PROBLEM LINK:
Author: Sergey Kulik
Tester: Vlad Mosko
Editorialist: Pushkar Mishra
DIFFICULTY:
Easy-Medium
PREREQUISITES:
None
PROBLEM:
Given a string S formed of As and Bs, we need to output a string T that is a subsequence of S and appears only twice in it.
EXPLANATION:
Subtask 1
For this subtask, the length n of string S is less than or equal to 3. That’s a fairly small number. We can easily consider all the cases:
- If the string S is of length 1 then the answer is -1.
- If the string S is of length 2 then the answer is -1 if the two letters in it are different. If they are the same then the letter is the answer. For example, if S = AA then answer is A.
- If the string S is of length 3 then the answer is -1 if all letters are the same. If not then the letter which appears twice is the answer.
Clearly, the complexity is \mathcal{O}(1) per test case.
Subtask 2
For this subtask, the length n of string S can be up to 10. The previous algorithm won’t work anymore. We can use bitmasking though. Let us treat As as 0s and Bs as 1s. We modify the string S to S' which contains 0s and 1s instead of As of Bs. Now, we iterate over each subsequence of S'. There can only be at max 2^{10} subsequences since n can be at max 10. Each subsequence represents a binary number. We convert it to decimal. This decimal must be between 0 and 1023 inclusive. We can keep an array counter[0..1023] to count the number of occurrences of each subsequence. So when a subsequence that is binary representation of number i appears, we add 1 to counter[i]. If there is a subsequence with exactly 2 occurrences, i.e., if counter[i] = 2, we output its corresponding string containing As and Bs.
The complexity of this algorithm is \mathcal{O}(2^n) per test case where n is the length of the string S.
Subtask 3
For this subtask, the length of string S can be as large as 5000. Clearly, the previous two approaches won’t work. We need to make some crucial insights into which subsequences can be possible candidates for the answer.
Let us assume that for a given string S, a string T only appears as a subsequence only twice; once at S \{ i_1, i_2, \dots, i_{|T|} \} and other at S \{ j_1, j_2, \dots, j_{|T|} \} such that i_1 < j_1. But if both of these subsequences form T then so does S \{ i_1, j_2, \dots, j_{|T|} \}. This is a contradiction. In other words, a string T can’t appear ONLY twice in this format wherein the two appearence differ by some position.

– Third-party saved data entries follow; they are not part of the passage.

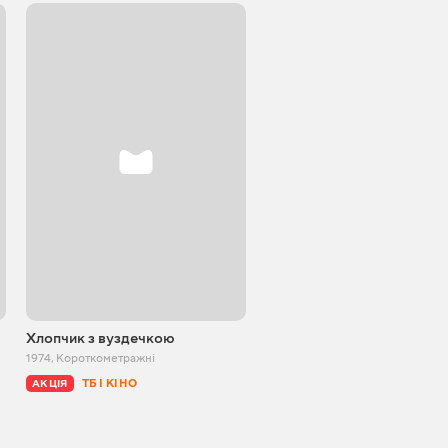
Хлопчик з вуздечкою
Вересовий мед
1974
,
Короткометражні
1974
,
Короткометражні
ТБ І КІНО
ТБ І КІНО
АКЦІЯ
АКЦІЯ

That eliminates many cases. The only ones left are these:
-
When there are only 2 occurrences of a letter in the given string S. For example, S = ABAABAAAA. In this case, the answer is simply that particular letter, i.e., B in this case.
-
When there exists a double occurrence of a letter which is surrounded by the other letter. For example, S = AABBAABABBA. In this case, BB appears at the index 2 (or 8; we can consider any) and has As before and after it. In this case, the answer is the entire string excluding one out of the two occurrences of B, i.e., AABAABABBA. This can’t work for triplets or more because {N \choose k} \neq 2 for N \geq 3.
So, all we need to do is iterate over the string and either determine if a letter only appears twice or look for a doublet surrounded by the other letter, i.e., the one not forming the doublet. This can be done in one scan of the string S. Thus, the complexity is linear in the size of the input string.
Editorialist’s program follows the editorial. Please see for implementation details.
OPTIMAL COMPLEXITY:
\mathcal{O}(N) per test case where N is the size of input string S.